Студенты всё подходили. Они поздравляли Коста с поступлением в академию, пожимали ему руки. Андукапар разливал вино, Коста потчевал шашлыком, а сам поглядывал по сторонам, разыскивая Борисова. Ему хотелось продолжить разговор. Но Борисов словно сквозь землю провалился.

– Батюшки, кого я вижу! Крым! – радостно воскликнул Коста, заметив невысокого ладного горца в щеголеватой белой черкеске.

– Будь счастлив, Хетагуров, рад встрече! Друзья обнялись. Ислама Крымшамхалова, или просто Крыма, как называли его друзья, Коста знал давно. Они познакомились весной 1870 года. В тот год отец Коста, старый Леван Хетагуров во главе большой группы нарцев, переселявшихся из-за безземелья с гор на равнину, переехал в Баталпашинский округ. Так появилось на Кубанских землях новое село – Георгиевско-Осетинское. Богатые карачаевские князья Крымшамхаловы жиля неподалеку. Княжеским титулом своим Ислам никогда не кичился, был прост, и товарищи любили его.

– Чем же окончилась дискуссия? – ни к кому в отдельности не обращаясь, спросил Андукапар и энергично вытер губы носовым платком.

Коста прислушался.

– Я так увлекся шашлыком, что забыл о главном. Кто же прав? Москвичи? – продолжал Андукапар. Он не слишком интересовался политикой, но все же испытывал невольное любопытство к дискуссиям, проходившим в землячестве.
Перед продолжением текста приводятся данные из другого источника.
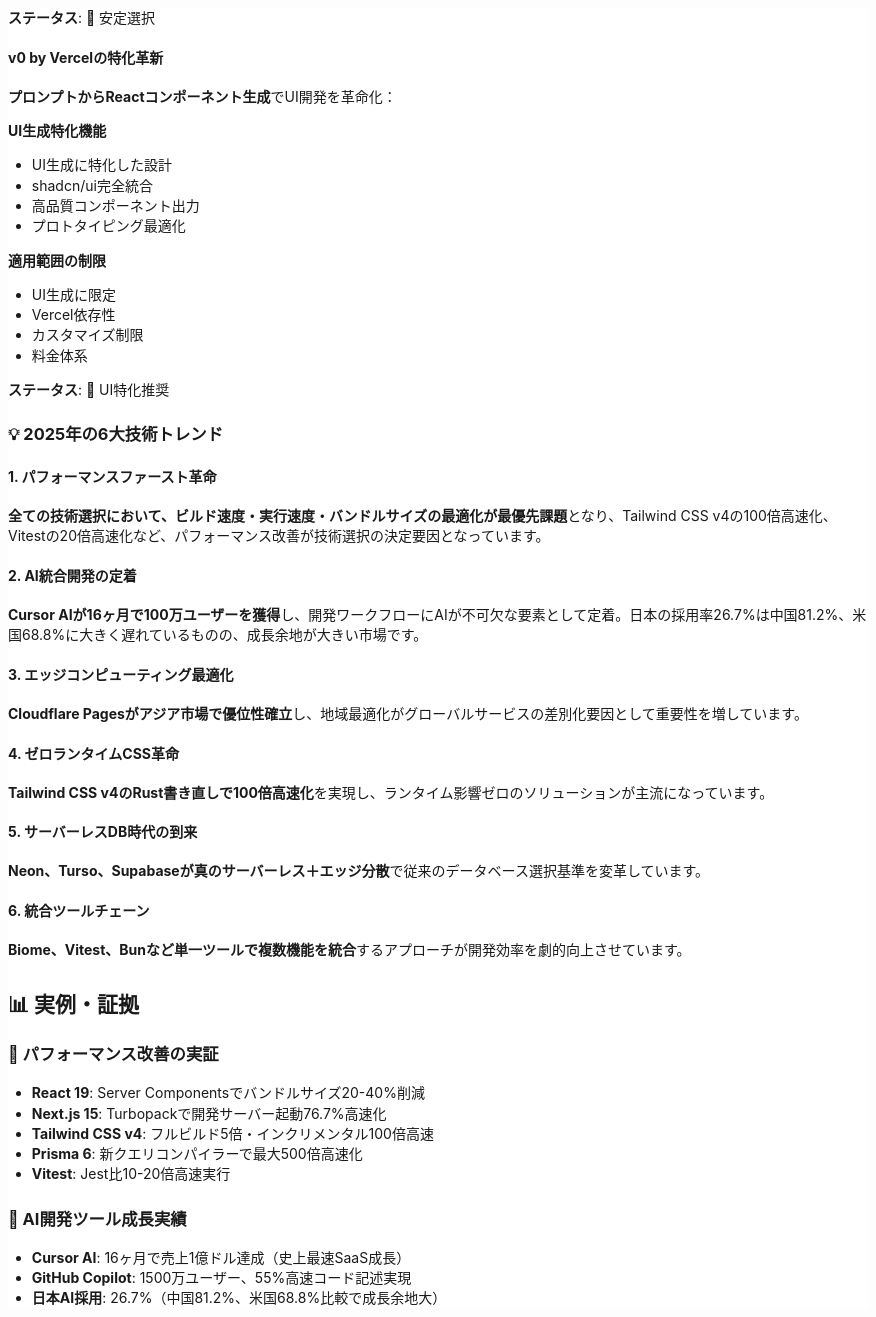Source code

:**ステータス**: 🐙 安定選択

#### v0 by Vercelの特化革新
**プロンプトからReactコンポーネント生成**でUI開発を革命化：

**UI生成特化機能**
- UI生成に特化した設計
- shadcn/ui完全統合
- 高品質コンポーネント出力
- プロトタイピング最適化

**適用範囲の制限**
- UI生成に限定
- Vercel依存性
- カスタマイズ制限
- 料金体系

**ステータス**: 🌅 UI特化推奨

### 💡 2025年の6大技術トレンド

#### 1. パフォーマンスファースト革命
**全ての技術選択において、ビルド速度・実行速度・バンドルサイズの最適化が最優先課題**となり、Tailwind CSS v4の100倍高速化、Vitestの20倍高速化など、パフォーマンス改善が技術選択の決定要因となっています。

#### 2. AI統合開発の定着
**Cursor AIが16ヶ月で100万ユーザーを獲得**し、開発ワークフローにAIが不可欠な要素として定着。日本の採用率26.7%は中国81.2%、米国68.8%に大きく遅れているものの、成長余地が大きい市場です。

#### 3. エッジコンピューティング最適化
**Cloudflare Pagesがアジア市場で優位性確立**し、地域最適化がグローバルサービスの差別化要因として重要性を増しています。

#### 4. ゼロランタイムCSS革命
**Tailwind CSS v4のRust書き直しで100倍高速化**を実現し、ランタイム影響ゼロのソリューションが主流になっています。

#### 5. サーバーレスDB時代の到来
**Neon、Turso、Supabaseが真のサーバーレス＋エッジ分散**で従来のデータベース選択基準を変革しています。

#### 6. 統合ツールチェーン
**Biome、Vitest、Bunなど単一ツールで複数機能を統合**するアプローチが開発効率を劇的向上させています。

## 📊 実例・証拠

### 🚀 パフォーマンス改善の実証
- **React 19**: Server Componentsでバンドルサイズ20-40%削減
- **Next.js 15**: Turbopackで開発サーバー起動76.7%高速化
- **Tailwind CSS v4**: フルビルド5倍・インクリメンタル100倍高速
- **Prisma 6**: 新クエリコンパイラーで最大500倍高速化
- **Vitest**: Jest比10-20倍高速実行

### 🤖 AI開発ツール成長実績
- **Cursor AI**: 16ヶ月で売上1億ドル達成（史上最速SaaS成長）
- **GitHub Copilot**: 1500万ユーザー、55%高速コード記述実現
- **日本AI採用**: 26.7%（中国81.2%、米国68.8%比較で成長余地大）
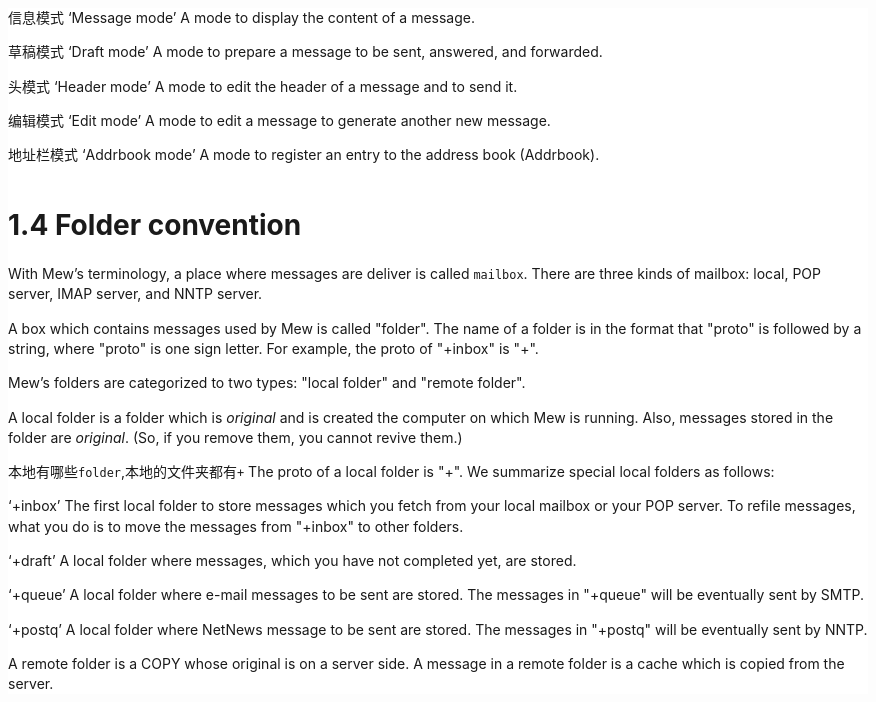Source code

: 信息模式
‘Message mode’
A mode to display the content of a message.

草稿模式
‘Draft mode’
A mode to prepare a message to be sent, answered, and forwarded.

头模式
‘Header mode’
A mode to edit the header of a message and to send it.

编辑模式
‘Edit mode’
A mode to edit a message to generate another new message.

地址栏模式
‘Addrbook mode’
A mode to register an entry to the address book (Addrbook).


# 1.4 Folder convention


With Mew’s terminology, a place where messages are deliver is called `mailbox`. There are three kinds of mailbox: local, POP server, IMAP server, and NNTP server.

A box which contains messages used by Mew is called "folder". The name of a folder is in the format that "proto" is followed by a string, where "proto" is one sign letter. For example, the proto of "+inbox" is "+".

Mew’s folders are categorized to two types: "local folder" and "remote folder".

A local folder is a folder which is *original* and is created the computer on which Mew is running. Also, messages stored in the folder are *original*. (So, if you remove them, you cannot revive them.)

本地有哪些`folder`,本地的文件夹都有`+`
The proto of a local folder is "+". We summarize special local folders as follows:

‘+inbox’
The first local folder to store messages which you fetch from your local mailbox or your POP server. To refile messages, what you do is to move the messages from "+inbox" to other folders.

‘+draft’
A local folder where messages, which you have not completed yet, are stored.

‘+queue’
A local folder where e-mail messages to be sent are stored. The messages in "+queue" will be eventually sent by SMTP.

‘+postq’
A local folder where NetNews message to be sent are stored. The messages in "+postq" will be eventually sent by NNTP.

A remote folder is a COPY whose original is on a server side. A message in a remote folder is a cache which is copied from the server.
А сегодня должно было обсуждаться «Воззвание Всероссийского Совета студентов», размноженное на гектографе и разосланное студенческим землячествам.

В «Воззвании» Совет требовал от землячеств, чтобы они не ограничивали свою деятельность материальными вопросами. Конечно, помощь нуждающимся студентам – дело необходимое и благородное. Но пора подумать и над более серьезными проблемами: политическими и социальными. А над какими именно и каким образом – это надлежало решать на своих сходках самим студентам.

Сегодня, собравшись якобы для встречи с новым земляком, студенты продолжили начавшуюся несколько месяцев назад дискуссию. Но присутствие Коста явно стесняло их. В сущности, они ничего не знали о своем новом соотечественнике, а времена тревожные, об осторожности забывать нельзя. И чтобы увести разговор от опасной темы, Сайд весело ответил Андукапару:

– Дискуссии – это хорошо! Продолжение следует. Но сейчас я бы с удовольствием сплясал лезгинку. Ведь что ни говори, а сегодня у нас праздник…

Зазвенел фандыр[3]3
  Фандыр – двенадцатиструнный музыкальный инструмент.


[Закрыть]
, студенты образовали круг и захлопали в ладоши. Сайд вышел на середину и, лихо гикнув, закружился в стремительном и четком танце.